After this somewhat shocking display of displaced - or very consciously placed? - emotions, and as the client, seemingly oblivious, walked away, gently shaking his head and marveling at the expensive bag of stuffing in his hands, I asked the owner if he knew the man. No, he said. Well, you sure talked to him like you did, I said. No, he said, I can't stand it when people don't respect quality, especially after it being explained to them. I used to sell the cheap stuffing but stopped that years ago, it just respects your butt too much. Yes, I said, I used to buy bag upon bag of the cheap stuffing here, for my art. And I thought, Well, here's my chance to be yelled at too, and I asked why the discounted tassles I was purchasing - along with some 20 yards of high-quality, super-inexpensive fabrics - were still relatively expensive. He calmly explained that these were the real deal, European, not Chinese-made. Yes, I said. I bought the cheap ones years ago for our bedroom curtains, and the fringe constantly falls out - I am replacing them now.

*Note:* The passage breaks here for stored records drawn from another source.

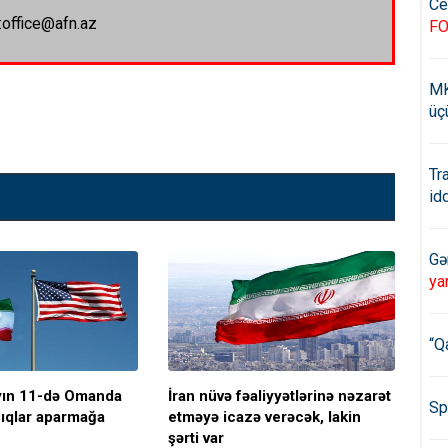
Ce
:office@afn.az
F
MK
üç
Tr
id
Gə
ya
“Q
ayın 11-də Omanda
İran nüvə fəaliyyətlərinə nəzarət
ABŞ
Sp
şıqlar aparmağa
etməyə icazə verəcək, lakin
rau
şərti var
tut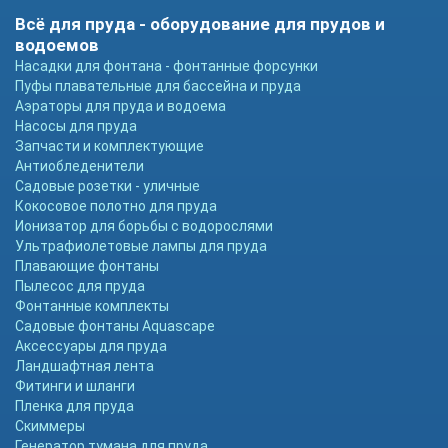
Всё для пруда - оборудование для прудов и
водоемов
Насадки для фонтана - фонтанные форсунки
Пуфы плавательные для бассейна и пруда
Аэраторы для пруда и водоема
Насосы для пруда
Запчасти и комплектующие
Антиобледенители
Садовые розетки - уличные
Кокосовое полотно для пруда
Ионизатор для борьбы с водорослями
Ультрафиолетовые лампы для пруда
Плавающие фонтаны
Пылесос для пруда
Фонтанные комплекты
Садовые фонтаны Aquascape
Аксессуары для пруда
Ландшафтная лента
Фитинги и шланги
Пленка для пруда
Скиммеры
Генератор тумана для пруда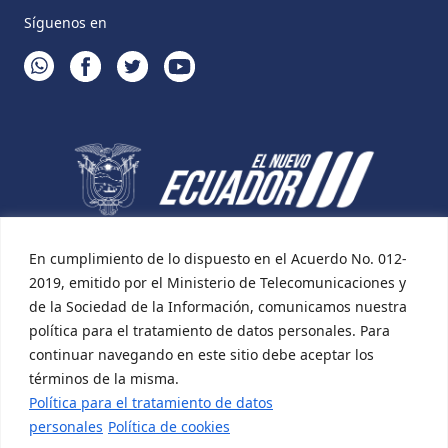
Síguenos en
WHATSAPP
FACEBOOK
TWITTER
YOUTUBE
En cumplimiento de lo dispuesto en el Acuerdo No. 012-
2019, emitido por el Ministerio de Telecomunicaciones y
de la Sociedad de la Información, comunicamos nuestra
política para el tratamiento de datos personales. Para
continuar navegando en este sitio debe aceptar los
términos de la misma.
Política para el tratamiento de datos
personales
Política de cookies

Well, the incredible price slashes and the (Dominican?) woman who cut the fabrics for me - whose English I barely understood, yet who convinced me to buy 5 yards of this one, and 5 yards of that one, "See? Barely more money! You buy 5, MUCH better price! Makes no sense to buy 1!" got me to the point where I had 3 INCREDIBLY HEAVY HUGE bags and could not even walk to the subway. After walking some 4 blocks in the wrong direction, disoriented after my experience and by the schlepping, and hurting my shoulder muscles pretty badly, I gave in to necessity and took a cab to my workplace in the South Bronx. $50 I didn't really have. But hey, I bought AMAZING fabrics: Velvet, damask, the finest tweed from France; tassles, and trimmings - worth almost $1000, for $200........My studio closet is re-stocked.

Good-bye, PS Fabrics. You were one of my havens in NYC, and tied me in to my dressmaker-Grandmother and other professionals with miraculous hands who knew a good thing when they saw it, and made gorgeous creations that let us dream a little better, and a little more, in the everyday of our short life. I'll really miss you.